As the capsule raced downwards, it ejected ballast blocks to move its center of gravity and tilt its angle of approach. This gave the vehicle lift. And with the aid of thrusters and some dead-reckoning, the entry capsule flew a path through the upper atmosphere, the underside of the capsule heating up to over 2,000 degrees Celsius.

Then more ballast blocks were ejected to straighten the vehicle before, at 11km altitude and with the descent velocity now reduced to 1,400km/h, the capsule deployed a supersonic parachute. This immense canopy opened instantaneously and absorbed an impulse of almost 30 tonnes.

The parachute further slowed the fall to about 450km/h, and at that point, at an altitude of about 1.5km, we saw what flight system manager Mike Wallace called the "crazy" stuff.

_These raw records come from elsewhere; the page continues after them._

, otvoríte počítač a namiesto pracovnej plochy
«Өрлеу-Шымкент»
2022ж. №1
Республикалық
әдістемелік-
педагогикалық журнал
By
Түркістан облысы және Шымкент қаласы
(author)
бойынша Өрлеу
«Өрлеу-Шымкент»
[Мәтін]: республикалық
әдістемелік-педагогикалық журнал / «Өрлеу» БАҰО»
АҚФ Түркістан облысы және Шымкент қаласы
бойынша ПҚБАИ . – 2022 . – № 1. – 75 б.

A "sky crane" holding the rover dropped away from the parachute and using thruster rockets to further slow its descent, it headed down towards the surface of the planet.

At just 20m above the ground, the sky crane hovered and lowered the rover down to the surface on three nylon cords. The wheels made contact, the cords were cut, and the crane flew away to crash at a safe distance.

Quite a journey!

But this journey pales in comparison to another journey.

It says in the Book of Ecclesiastes, “…and the day of death is better than the day of birth. It’s better to go to a house of mourning than to a wedding feast.” (Kohelet 7:1-2)

The best advice comes from someone who is about to leave this world, someone who can look back over his life with the objectivity of someone who is leaving it.

And the best advice comes from the best teacher, and no teacher was better than Moshe Rabbeinu.

And what was Moshe's advice to his beloved people on the last day of his life as he looked back over his journey through this world?

"…to love the L-rd, your G-d, to listen to His voice and to cleave to Him, for He is your life and the length of your days…"

When we are born we face a journey that dwarfs the journey of “Curiosity.” From the moment we leave the “launch pad” of birth, our days are filled with difficult and sometimes seemingly insurmountable obstacles. At every turn we can make mistakes, sometimes fatal for our spiritual well-being.

Only when we touch down on the surface of the World-to-Come can we finally relax. The whoop of exaltation in the control room of the JPL in Pasadena when Curiosity landed is nothing compared to the whoop of the soul when it finally touches down in the World-to-Come to be satiated with its just reward for having traversed a universe of trials and challenges.